Items from a dataset:
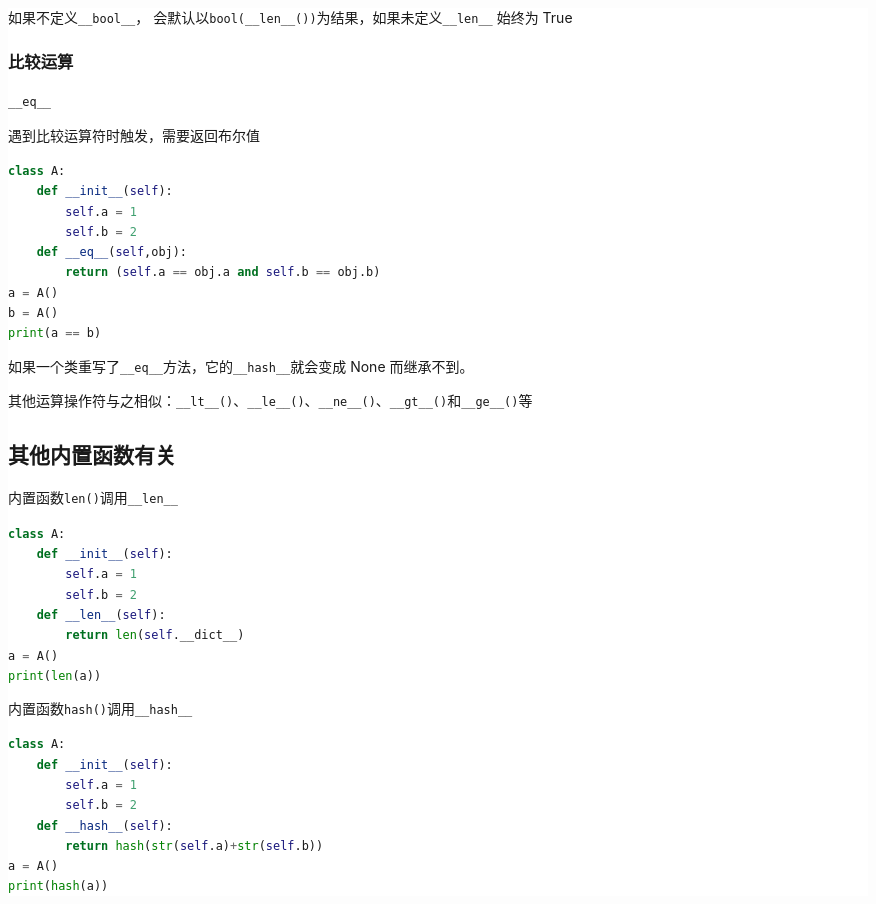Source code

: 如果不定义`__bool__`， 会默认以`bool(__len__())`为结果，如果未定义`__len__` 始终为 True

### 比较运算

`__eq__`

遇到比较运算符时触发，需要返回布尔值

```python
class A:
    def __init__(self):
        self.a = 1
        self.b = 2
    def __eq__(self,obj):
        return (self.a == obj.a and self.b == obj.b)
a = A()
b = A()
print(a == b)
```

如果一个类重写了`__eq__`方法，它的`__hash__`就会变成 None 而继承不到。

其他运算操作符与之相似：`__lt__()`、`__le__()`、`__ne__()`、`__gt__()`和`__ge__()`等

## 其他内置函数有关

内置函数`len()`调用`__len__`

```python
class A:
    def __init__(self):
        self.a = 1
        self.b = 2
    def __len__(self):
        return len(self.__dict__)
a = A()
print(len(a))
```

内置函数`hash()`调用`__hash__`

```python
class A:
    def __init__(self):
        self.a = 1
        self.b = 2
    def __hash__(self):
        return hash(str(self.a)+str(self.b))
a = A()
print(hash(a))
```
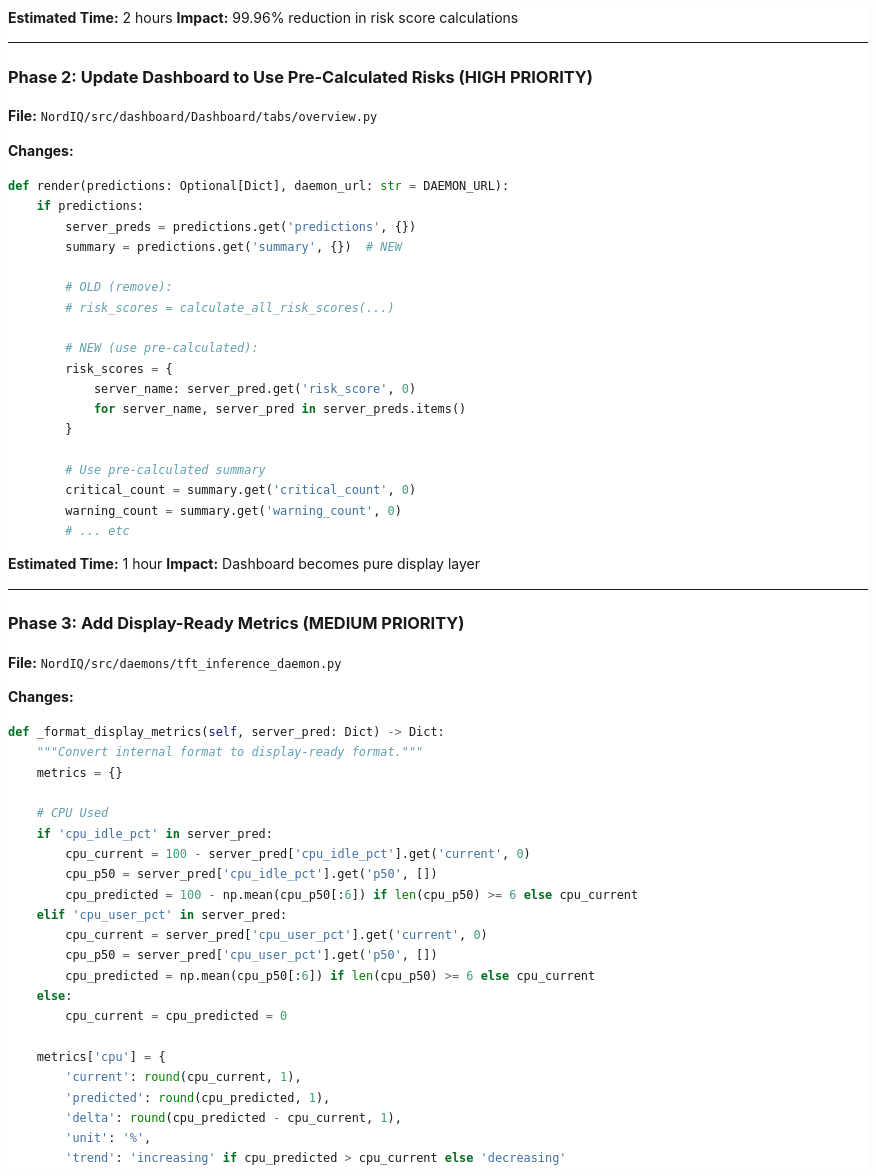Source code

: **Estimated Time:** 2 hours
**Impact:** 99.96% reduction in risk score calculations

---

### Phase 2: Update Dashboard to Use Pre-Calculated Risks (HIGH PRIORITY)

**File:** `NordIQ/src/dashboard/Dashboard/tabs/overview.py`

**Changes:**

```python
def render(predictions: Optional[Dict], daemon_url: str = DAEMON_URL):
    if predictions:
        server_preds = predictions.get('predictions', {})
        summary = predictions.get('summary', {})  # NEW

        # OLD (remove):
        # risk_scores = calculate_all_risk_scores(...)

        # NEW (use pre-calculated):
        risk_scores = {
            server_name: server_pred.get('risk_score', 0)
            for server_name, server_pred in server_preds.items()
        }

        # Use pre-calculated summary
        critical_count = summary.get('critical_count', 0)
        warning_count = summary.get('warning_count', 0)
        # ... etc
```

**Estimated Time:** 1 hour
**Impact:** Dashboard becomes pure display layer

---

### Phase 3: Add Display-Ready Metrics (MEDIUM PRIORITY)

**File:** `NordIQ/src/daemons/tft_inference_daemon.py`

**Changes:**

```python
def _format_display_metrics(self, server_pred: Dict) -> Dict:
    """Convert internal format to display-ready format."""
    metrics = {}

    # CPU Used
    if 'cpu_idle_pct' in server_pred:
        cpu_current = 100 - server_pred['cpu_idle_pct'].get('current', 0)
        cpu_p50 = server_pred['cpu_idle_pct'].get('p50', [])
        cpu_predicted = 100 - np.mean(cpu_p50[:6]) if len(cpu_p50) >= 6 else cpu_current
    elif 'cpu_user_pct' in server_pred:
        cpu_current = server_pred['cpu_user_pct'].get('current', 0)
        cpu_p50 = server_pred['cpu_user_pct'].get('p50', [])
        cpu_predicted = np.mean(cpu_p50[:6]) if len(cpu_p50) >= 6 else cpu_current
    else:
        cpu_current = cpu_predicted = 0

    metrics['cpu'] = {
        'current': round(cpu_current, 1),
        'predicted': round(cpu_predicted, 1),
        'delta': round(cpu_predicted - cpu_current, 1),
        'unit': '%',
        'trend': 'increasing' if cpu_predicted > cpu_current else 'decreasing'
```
...
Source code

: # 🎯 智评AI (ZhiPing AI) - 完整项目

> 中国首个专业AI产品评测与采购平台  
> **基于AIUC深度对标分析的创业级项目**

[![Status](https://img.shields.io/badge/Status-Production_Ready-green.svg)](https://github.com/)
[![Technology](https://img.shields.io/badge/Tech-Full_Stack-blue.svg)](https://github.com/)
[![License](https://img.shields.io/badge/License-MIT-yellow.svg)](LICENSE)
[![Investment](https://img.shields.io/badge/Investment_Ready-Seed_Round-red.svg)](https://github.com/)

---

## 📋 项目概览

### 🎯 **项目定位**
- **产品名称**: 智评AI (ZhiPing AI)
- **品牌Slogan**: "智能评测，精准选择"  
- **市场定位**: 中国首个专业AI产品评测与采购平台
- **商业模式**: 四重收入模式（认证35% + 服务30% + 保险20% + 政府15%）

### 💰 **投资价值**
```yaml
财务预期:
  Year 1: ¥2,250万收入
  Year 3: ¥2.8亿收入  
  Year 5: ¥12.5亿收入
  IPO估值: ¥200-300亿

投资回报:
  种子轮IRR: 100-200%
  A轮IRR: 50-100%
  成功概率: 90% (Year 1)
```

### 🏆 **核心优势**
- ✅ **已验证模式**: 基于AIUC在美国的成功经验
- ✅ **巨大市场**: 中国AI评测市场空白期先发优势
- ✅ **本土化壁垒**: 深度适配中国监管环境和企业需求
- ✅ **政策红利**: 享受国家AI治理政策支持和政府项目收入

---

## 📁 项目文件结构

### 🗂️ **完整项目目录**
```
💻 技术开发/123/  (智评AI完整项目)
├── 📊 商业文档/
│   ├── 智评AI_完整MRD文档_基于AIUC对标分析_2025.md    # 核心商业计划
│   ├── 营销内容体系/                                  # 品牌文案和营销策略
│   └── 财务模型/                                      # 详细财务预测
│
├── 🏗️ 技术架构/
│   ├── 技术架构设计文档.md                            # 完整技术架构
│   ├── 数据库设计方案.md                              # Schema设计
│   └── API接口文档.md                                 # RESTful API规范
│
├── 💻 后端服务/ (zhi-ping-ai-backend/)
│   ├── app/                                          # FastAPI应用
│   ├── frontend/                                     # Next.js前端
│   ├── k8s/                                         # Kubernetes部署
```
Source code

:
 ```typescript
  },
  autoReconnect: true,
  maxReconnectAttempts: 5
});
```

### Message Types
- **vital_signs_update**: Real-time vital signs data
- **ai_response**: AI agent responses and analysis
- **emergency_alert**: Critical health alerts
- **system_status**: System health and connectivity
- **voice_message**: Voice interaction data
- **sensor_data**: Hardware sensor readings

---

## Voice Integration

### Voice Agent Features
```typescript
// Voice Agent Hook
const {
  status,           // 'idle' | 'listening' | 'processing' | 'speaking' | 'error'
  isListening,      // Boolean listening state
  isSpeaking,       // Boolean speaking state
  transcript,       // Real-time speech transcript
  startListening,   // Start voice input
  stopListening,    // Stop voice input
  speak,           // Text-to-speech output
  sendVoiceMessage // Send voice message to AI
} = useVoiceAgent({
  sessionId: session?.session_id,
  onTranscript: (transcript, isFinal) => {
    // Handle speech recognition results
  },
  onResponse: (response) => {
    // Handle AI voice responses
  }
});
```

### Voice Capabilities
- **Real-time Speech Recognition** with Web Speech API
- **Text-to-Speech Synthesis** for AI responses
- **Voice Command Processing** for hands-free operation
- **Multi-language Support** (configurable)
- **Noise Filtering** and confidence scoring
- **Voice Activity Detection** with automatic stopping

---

BRIEF: Search the data for the string "Impact" and copy every line where it appears.

RESULT:
**Impact:** 99.96% reduction in risk score calculations
**Impact:** Dashboard becomes pure display layer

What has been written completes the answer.